Partiamo da un presupposto: Pupo come romanziere alla fine non è niente male. Forse un po’ scontato visto che il finale l’ho previsto quasi per intero da metà libro, se non prima se vogliamo calcolare a parte il “volere” del suo protagonista rispetto ai dettagli. Quel che non è andato secondo me è come al solito l’editing del libro. O i correttori di bozze sono andati in pensione tutti quanti, o al loro posto hanno messo delle persone che scusate se lo dico, non hanno né la conoscenza dell’italiano, né quella della sua punteggiatura. Mi son ritrovata in alcuni capitoli a darmi da sola la giusta punteggiatura per cogliere il significato reale delle frasi.

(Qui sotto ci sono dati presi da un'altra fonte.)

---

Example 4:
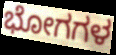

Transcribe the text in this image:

ಭೋಗಗಳ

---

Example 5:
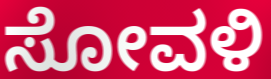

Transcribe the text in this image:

ಸೋವಳಿ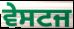
ਵੇਸਟਜ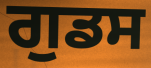
ਗੁਡਸ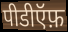
पीडीऍफ़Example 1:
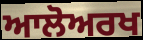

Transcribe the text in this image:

ਆਲੋਅਰਖ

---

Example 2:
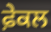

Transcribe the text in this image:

ਫ਼ੇਕਲ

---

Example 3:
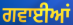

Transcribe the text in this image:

ਗਵਾਈਆਂ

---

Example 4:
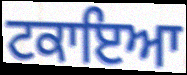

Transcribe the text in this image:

ਟਕਾਇਆ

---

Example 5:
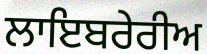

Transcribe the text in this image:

ਲਾਇਬਰੇਰੀਅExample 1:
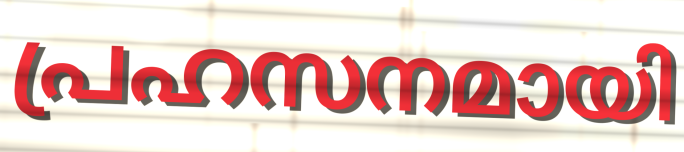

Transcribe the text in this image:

പ്രഹസനമായി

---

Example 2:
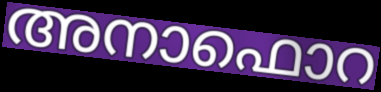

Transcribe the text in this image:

അനാഫൊറ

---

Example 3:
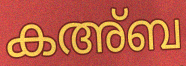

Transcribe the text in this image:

കഅ്ബ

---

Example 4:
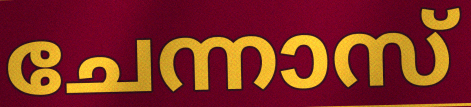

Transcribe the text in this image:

ചേന്നാസ്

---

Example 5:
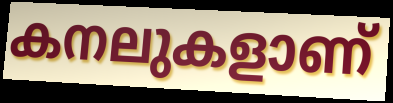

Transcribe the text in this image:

കനലുകളാണ്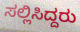
ಸಲ್ಲಿಸಿದ್ದರು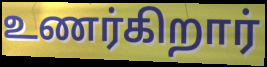
உணர்கிறார்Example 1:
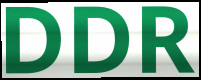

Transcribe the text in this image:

DDR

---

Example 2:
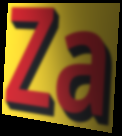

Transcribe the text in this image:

Za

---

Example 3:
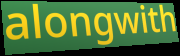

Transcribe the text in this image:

Non voglio poi credere che sia solo un problema della versione elettronica, altrimenti è necessario organizzare al più presto una protesta molto forte: insomma, l’ebook lo paghiamo, ed il prodotto deve essere di qualità. Detto questo, quando dico che “La confessione” è bipolare, non mi riferisco solo alla storia ed al suo editing, ma anche allo stile scelto da Ghinazzi. Un capitolo appare lento e poco comprensibile, quello successivo ti prende e spesso viene troncato. Una totale contrapposizione di tutto. Ed è un peccato, perché sebbene attinga a man bassa dalla sua vita personale ed è palese, affronta anche dei temi niente male. Specialmente quando parla del mondo dello spettacolo e della televisione, fa un ritratto “reale” della realtà, senza mezze misure né peli sulla lingua. Ed è un vero peccato che con molta probabilità questo sarà uno dei passaggi del libro che nessuno ricorderà. Se lo consiglio? La risposta è positiva nonostante tutto.